Si las ciudades son como mujeres, con su mismo encanto, a esta nos la han cambiado de sexo, que ahora lo cubre el seguro, así que está chupao (en el buen sentido, se me entienda). ¿No se ha preguntado nadie qué pasará cuando la ciudad tenga un gatillazo? Temo que se venga abajo el empingorotado cimbel. Menuda catástrofe, oiga. Y hasta que eso ocurra: qué cosa más fea la Torre Agbar.

13 septiembre, 2005

Despierto

Con gran dificultad logré entornar los ojos.
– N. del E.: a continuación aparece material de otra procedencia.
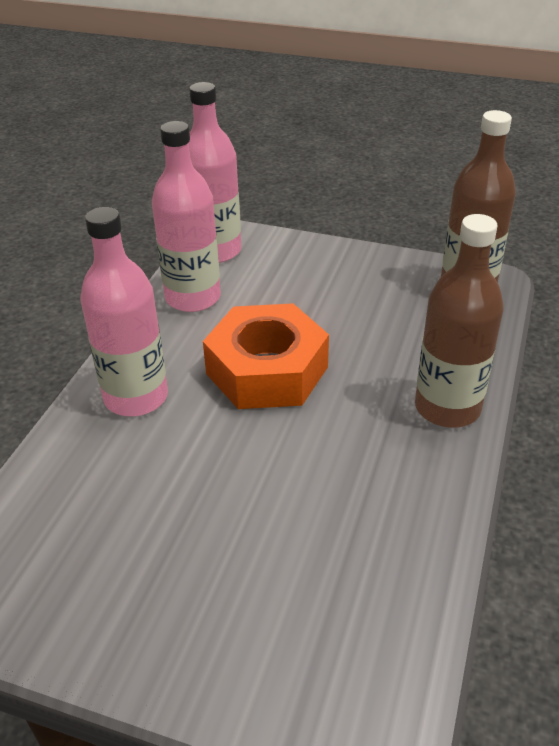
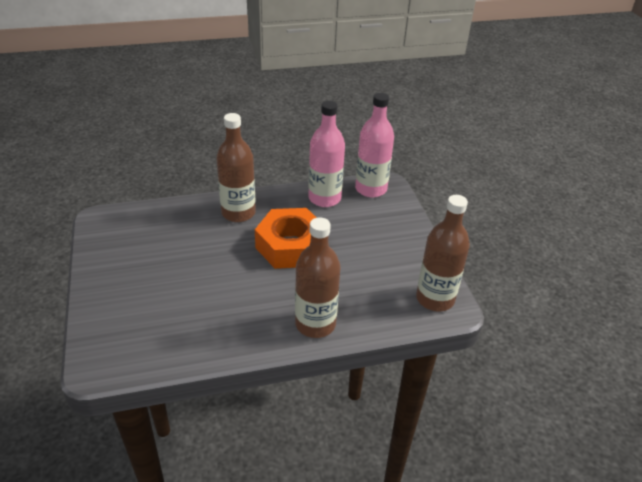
camera: 55 degrees right, 0 degrees up
pink bottle [80,207,168,416] -> brown bottle [216,113,256,222]

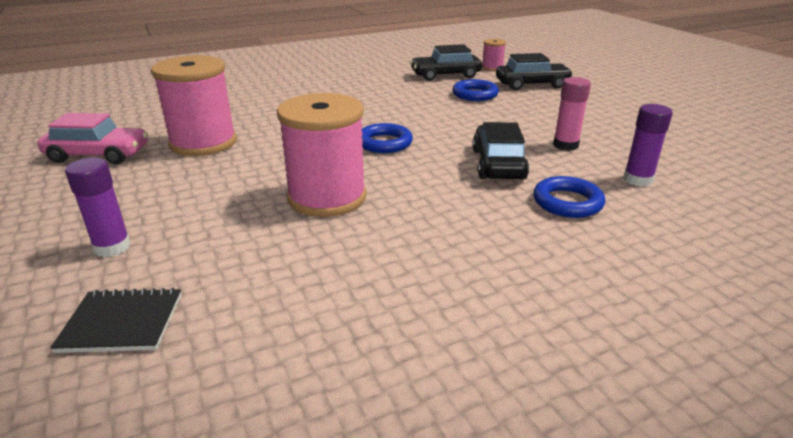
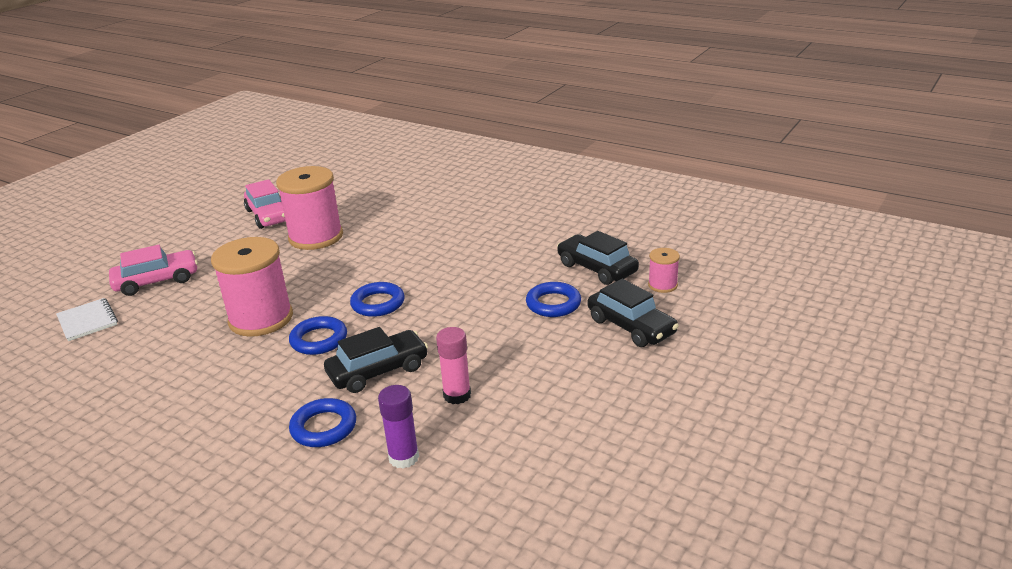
camera: 60 degrees right, 0 degrees up
black notebook [50,288,181,353] -> white notebook [56,298,118,341]
purple glue stick [65,158,131,257] -> pink car [109,245,198,296]
none -> blue ring [289,316,347,355]

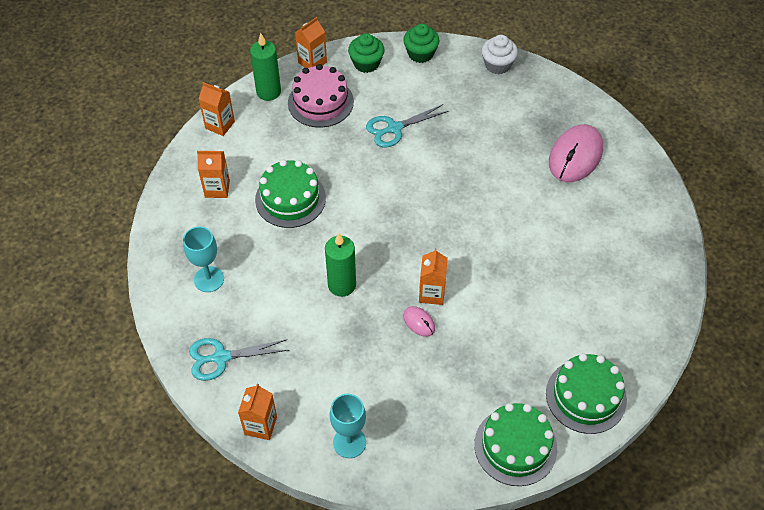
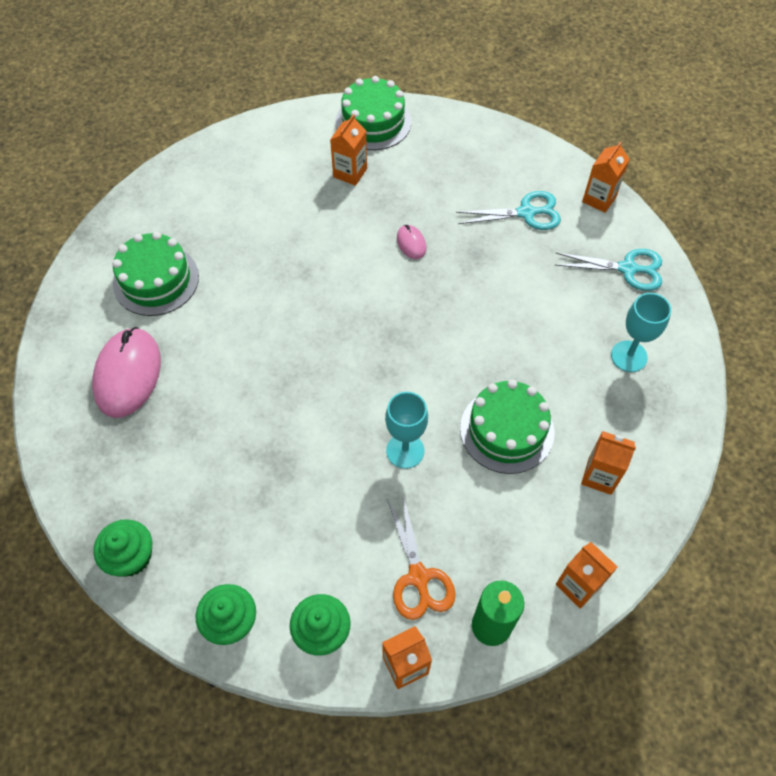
camera: 160 degrees left, 5 degrees up
pink cake [288,64,354,128] -> orange scissors [387,495,456,620]
green candle [325,233,356,297] -> none
turquoise goblet [330,394,366,458] -> turquoise goblet moved to [385,392,428,469]
turquoise scissors [366,104,448,147] -> turquoise scissors moved to [456,191,561,230]
orange carton [419,248,448,305] -> orange carton moved to [330,114,367,186]
white cupcake [482,35,518,74] -> green cupcake [93,519,153,576]
green cake [546,353,627,434] -> green cake moved to [112,232,199,316]
pink mouse [549,124,603,182] -> pink mouse turned 45 degrees counterclockwise [92,327,161,418]

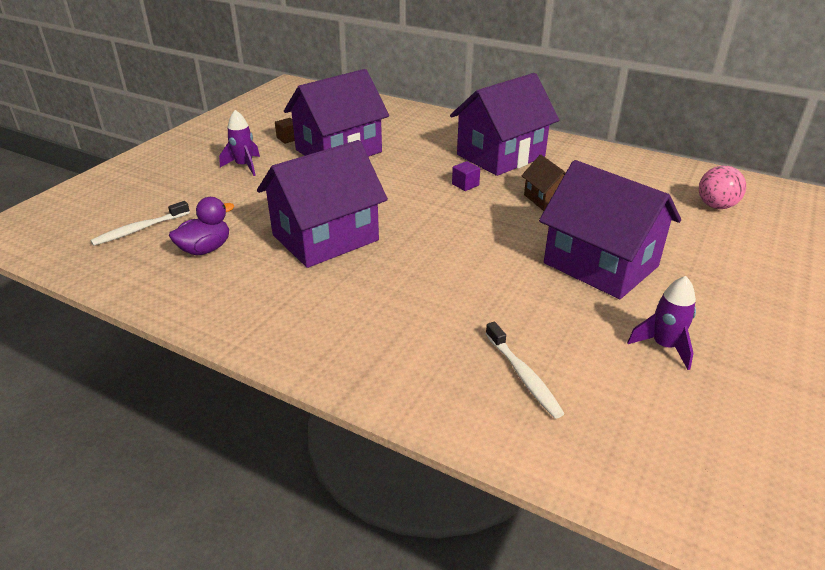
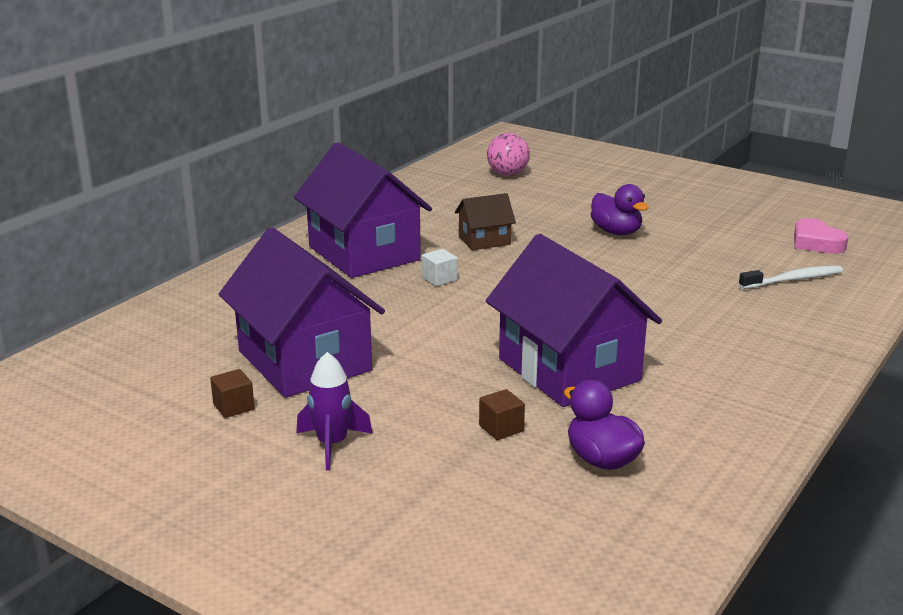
camera: 85 degrees left, 10 degrees down
white toothbrush [91,201,190,246] -> none
purple cube [452,161,480,191] -> white cube [422,249,457,286]
purple house [539,160,681,299] -> purple duck [591,184,649,235]
purple rocket [627,276,696,370] -> none
none -> brown cube [479,389,525,440]
none -> pink heart [794,218,848,254]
No fui siquiera capaz de abrirlos del todo. Completamente desorientado, no recordaba dónde me encontraba y la oscuridad era total, de manera que no pude fijar la vista en ningún detalle que me ayudara a reconocer o recordar dónde podía estar. Un agotamiento de intensidad desconocida para mí volvió a cerrarme los ojos, sin embargo, sin desfallecer esta vez.
Empecé a despertar muy poco a poco, sin fuerza suficiente para volver a abrir los ojos o mover un brazo, una pierna. Sólo podía empezar a pensar. Sentía gran cansancio y dolor en todo mi cuerpo y no recordaba nada de las últimas horas, ni cómo había llegado a este lugar o a este estado. Me invadió una poderosa y apabullante sensación de terror y desorientación. Traté de no tiritar por el frío y me acurruqué doblando las rodillas sobre mi vientre, pero ni eso ni la fina sábana que me cubría eran suficiente.
Sentí golpes en algún lugar cercano pero claramente fuera del cuarto y, no con poco esfuerzo, abrí los ojos doloridos -la oscuridad aún era total- para tratar de percibir más claramente los sonidos. A menudo necesito abrir los ojos para concentrarme mejor en lo que quiero oler o escuchar. Hay veces que me paro a pensar si no debería ser al contrario, de manera que de anular el sentido de la vista se agudizaran los demás. Pero no es así: abro los ojos perdiendo la mirada y entonces huelo y escucho mejor.
Eran sonidos sordos los que me llegaban, sin un ritmo constante y lo mismo se oían continuados que uno solo seguido de un largo silencio. Logré registrar un zumbido de fondo que no cesaba y que había estado ahí todo el tiempo, más lejano, pero más molesto quizás.
Oí explosiones y quizás gritos y lamentos humanos, como si alguien estuviera siendo torturado en un zulo contiguo, y me atrapó la sensación de que yo podría ser el siguiente. Tuve miedo, pero no tuve el coraje apropiado para hacer ningún movimiento extraño o para intentar levantarme: parecía que cualquier movimiento o ruido que hiciera sólo pudiera empeorar mi situación. Lo mejor era no moverse. Nunca fui lo que llaman un tipo de acción, no iba a levantarme y tratar de salir (ni siquiera me atrevía a comprobar si mis piernas tendrían la fuerza suficiente para mantenerme en pie). Lo que sí fui siempre es un tipo prudente y quise pensar que ahora la prudencia me estaba ayudando a evitar peligros.
No quería hacer nada que pudiera atraer a alguien, no quería que entrara nadie, no quería saber quién podía andar ahí fuera ni qué propósitos podía tener. Traté de dormirme para no pensar, pero la inquietud me mantenía bien despierto y paralizado. Quizás incluso hubiera alguien en la oscuridad del cuarto vigilándome, pero la falta de luz era absoluta y aunque tenía los ojos como platos seguía sin distinguir la simple silueta de algo, familiar o no, conocido o no, de algún mueble, de las paredes, nada que me indicara si el cuarto era grande o pequeño, de techo alto o bajo. No puedo saber cuánto tiempo pasé ahí acurrucado, sobre aquel duro colchón y bajo aquella absurda sábana, esperando que ocurriera algo que no quería que ocurriera.
Finalmente el sueño me venció y al despertar de nuevo supe que sólo era la mañana del domingo.